Testing the Paleolithic-human-warfare hypothesis of blood-injection phobia in the Baltimore ECA Follow-up Study--towards a more etiologically-based conceptualization for DSM-V
- PMID: 16860872
- DOI: 10.1016/j.jad.2006.06.014
Testing the Paleolithic-human-warfare hypothesis of blood-injection phobia in the Baltimore ECA Follow-up Study--towards a more etiologically-based conceptualization for DSM-V
Abstract
Objective: The research agenda for the fifth edition of the Diagnostic and Statistical Manual of Mental Disorders (DSM-V) has emphasized the need for a more etiologically-based classification system, especially for stress-induced and fear-circuitry disorders. Testable hypotheses based on threats to survival during particular segments of the human era of evolutionary adaptedness (EEA) may be useful in developing a brain-evolution-based classification for the wide spectrum of disorders ranging from disorders which are mostly overconsolidationally such as PTSD, to fear-circuitry disorders which are mostly innate such as specific phobias.
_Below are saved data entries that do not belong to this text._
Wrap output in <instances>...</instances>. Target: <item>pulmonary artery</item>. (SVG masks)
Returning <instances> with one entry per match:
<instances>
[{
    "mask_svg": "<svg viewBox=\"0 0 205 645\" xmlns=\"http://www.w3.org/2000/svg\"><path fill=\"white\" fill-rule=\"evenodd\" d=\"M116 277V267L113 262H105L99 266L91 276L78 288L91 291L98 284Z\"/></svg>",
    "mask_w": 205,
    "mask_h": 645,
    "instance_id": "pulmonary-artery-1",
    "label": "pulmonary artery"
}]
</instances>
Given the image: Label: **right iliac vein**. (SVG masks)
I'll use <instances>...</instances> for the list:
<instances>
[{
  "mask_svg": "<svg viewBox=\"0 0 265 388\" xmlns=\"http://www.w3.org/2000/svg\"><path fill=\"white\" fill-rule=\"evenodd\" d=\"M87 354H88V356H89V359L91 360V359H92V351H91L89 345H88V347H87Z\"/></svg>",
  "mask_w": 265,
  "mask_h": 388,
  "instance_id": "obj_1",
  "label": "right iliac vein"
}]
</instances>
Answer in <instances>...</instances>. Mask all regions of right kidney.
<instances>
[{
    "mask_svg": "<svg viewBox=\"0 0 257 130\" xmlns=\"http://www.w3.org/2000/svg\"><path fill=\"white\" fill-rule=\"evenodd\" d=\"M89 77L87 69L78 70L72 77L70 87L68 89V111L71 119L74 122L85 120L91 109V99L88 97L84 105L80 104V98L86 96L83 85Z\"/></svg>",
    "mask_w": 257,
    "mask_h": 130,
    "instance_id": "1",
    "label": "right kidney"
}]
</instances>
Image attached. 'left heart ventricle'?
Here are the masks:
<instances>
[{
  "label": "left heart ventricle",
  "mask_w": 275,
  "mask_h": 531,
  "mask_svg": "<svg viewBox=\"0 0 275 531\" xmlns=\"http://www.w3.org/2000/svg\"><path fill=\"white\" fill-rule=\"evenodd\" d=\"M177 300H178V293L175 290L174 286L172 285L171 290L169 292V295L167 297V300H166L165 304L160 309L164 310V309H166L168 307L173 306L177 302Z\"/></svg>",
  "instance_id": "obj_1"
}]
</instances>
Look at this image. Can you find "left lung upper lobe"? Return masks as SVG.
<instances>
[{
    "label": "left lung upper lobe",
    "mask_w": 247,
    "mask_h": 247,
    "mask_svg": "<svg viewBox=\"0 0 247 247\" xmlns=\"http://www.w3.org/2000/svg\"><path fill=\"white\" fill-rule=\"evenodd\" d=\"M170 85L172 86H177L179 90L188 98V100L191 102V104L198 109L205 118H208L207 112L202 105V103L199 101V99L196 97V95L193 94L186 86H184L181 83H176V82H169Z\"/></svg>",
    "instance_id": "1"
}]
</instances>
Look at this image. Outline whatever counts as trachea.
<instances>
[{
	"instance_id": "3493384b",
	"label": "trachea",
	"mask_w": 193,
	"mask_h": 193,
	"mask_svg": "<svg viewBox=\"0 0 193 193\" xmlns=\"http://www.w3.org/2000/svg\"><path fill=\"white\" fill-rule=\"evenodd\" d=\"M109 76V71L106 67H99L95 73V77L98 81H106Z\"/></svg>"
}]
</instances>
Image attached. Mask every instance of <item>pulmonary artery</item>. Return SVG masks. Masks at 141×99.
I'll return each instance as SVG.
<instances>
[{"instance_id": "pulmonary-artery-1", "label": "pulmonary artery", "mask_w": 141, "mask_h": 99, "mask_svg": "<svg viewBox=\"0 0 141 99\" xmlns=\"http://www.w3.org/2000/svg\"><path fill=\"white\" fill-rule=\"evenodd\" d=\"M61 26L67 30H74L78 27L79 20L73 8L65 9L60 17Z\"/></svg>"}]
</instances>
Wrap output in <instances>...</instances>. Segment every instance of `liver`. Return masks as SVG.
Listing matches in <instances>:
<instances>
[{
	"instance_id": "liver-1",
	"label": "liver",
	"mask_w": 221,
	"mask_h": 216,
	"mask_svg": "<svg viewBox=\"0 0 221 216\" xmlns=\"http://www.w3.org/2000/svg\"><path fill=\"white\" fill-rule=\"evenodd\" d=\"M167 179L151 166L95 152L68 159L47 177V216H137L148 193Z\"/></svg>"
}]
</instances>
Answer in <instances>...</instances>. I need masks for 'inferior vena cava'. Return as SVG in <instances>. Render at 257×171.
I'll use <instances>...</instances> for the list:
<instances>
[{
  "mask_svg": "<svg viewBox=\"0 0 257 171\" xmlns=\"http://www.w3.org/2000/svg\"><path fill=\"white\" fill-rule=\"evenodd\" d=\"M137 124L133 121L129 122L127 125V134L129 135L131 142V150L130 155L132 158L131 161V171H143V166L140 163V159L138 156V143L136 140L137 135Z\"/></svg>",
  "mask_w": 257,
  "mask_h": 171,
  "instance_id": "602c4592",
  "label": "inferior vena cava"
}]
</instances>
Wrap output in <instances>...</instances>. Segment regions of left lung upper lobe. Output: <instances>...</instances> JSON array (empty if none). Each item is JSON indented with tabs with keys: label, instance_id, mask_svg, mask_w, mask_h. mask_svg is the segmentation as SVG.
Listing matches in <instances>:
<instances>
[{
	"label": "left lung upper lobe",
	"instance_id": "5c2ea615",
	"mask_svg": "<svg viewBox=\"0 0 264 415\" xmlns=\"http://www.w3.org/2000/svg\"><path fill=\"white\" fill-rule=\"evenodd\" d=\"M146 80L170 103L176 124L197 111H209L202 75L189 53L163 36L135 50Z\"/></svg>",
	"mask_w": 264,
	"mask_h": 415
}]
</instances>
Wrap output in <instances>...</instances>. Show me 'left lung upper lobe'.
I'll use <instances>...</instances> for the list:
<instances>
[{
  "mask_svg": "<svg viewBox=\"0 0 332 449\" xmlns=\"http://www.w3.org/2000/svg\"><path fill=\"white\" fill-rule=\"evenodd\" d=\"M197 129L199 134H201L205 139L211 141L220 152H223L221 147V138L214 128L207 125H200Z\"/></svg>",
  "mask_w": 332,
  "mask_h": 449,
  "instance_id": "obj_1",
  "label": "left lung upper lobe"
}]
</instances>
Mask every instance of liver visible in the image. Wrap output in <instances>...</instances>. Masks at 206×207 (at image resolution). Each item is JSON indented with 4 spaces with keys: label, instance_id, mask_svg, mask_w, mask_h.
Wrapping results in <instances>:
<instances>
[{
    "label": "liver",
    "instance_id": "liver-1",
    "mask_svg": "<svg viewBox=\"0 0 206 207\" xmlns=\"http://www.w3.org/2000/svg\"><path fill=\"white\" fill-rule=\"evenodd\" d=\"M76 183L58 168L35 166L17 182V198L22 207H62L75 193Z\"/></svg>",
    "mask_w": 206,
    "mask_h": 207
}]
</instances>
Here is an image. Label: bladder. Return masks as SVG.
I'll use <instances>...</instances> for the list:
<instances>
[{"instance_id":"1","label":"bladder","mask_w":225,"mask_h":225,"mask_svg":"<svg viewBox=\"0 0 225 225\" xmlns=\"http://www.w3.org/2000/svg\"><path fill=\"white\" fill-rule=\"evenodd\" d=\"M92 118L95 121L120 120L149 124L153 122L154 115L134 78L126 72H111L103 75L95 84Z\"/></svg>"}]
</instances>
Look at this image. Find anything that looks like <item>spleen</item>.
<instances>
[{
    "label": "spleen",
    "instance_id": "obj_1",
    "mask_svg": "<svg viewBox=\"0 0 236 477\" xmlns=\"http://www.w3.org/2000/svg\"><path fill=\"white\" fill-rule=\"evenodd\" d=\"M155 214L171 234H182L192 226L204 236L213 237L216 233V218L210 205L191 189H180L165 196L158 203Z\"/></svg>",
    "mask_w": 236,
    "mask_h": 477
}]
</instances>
The recently presented Paleolithic-human-warfare hypothesis posits that blood-injection phobia can be traced to a "survival (fitness) enhancing" trait, which evolved in some females of reproductive-age during the millennia of intergroup warfare in the Paleolithic EEA. The study presented here tests the key a priori prediction of this hypothesis-that current blood-injection phobia will have higher prevalence in reproductive-age women than in post-menopausal women.
Method: The Diagnostic Interview Schedule (version III-R), which included a section on blood and injection phobia, was administered to 1920 subjects in the Baltimore ECA Follow-up Study.
Results: Data on BII phobia was available on 1724 subjects (1078 women and 646 males). The prevalence of current blood-injection phobia was 3.3% in women aged 27-49 and 1.1% in women over age 50 (OR 3.05, 95% CI 1.20-7.73). [The corresponding figures for males were 0.8% and 0.7% (OR 1.19, 95% CI 0.20-7.14)].
Conclusions: This epidemiological study provides one source of support for the Paleolithic-human-warfare (Paleolithic-threat) hypothesis regarding the evolutionary (distal) etiology of bloodletting-related phobia, and may contribute to a more brain-evolution-based re-conceptualization and classification of this fear circuitry-related trait for the DSM-V. In addition, the finding reported here may also stimulate new research directions on more proximal mechanisms which can lead to the development of evidence-based psychopharmacological preventive interventions for this common and sometimes disabling fear-circuitry disorder.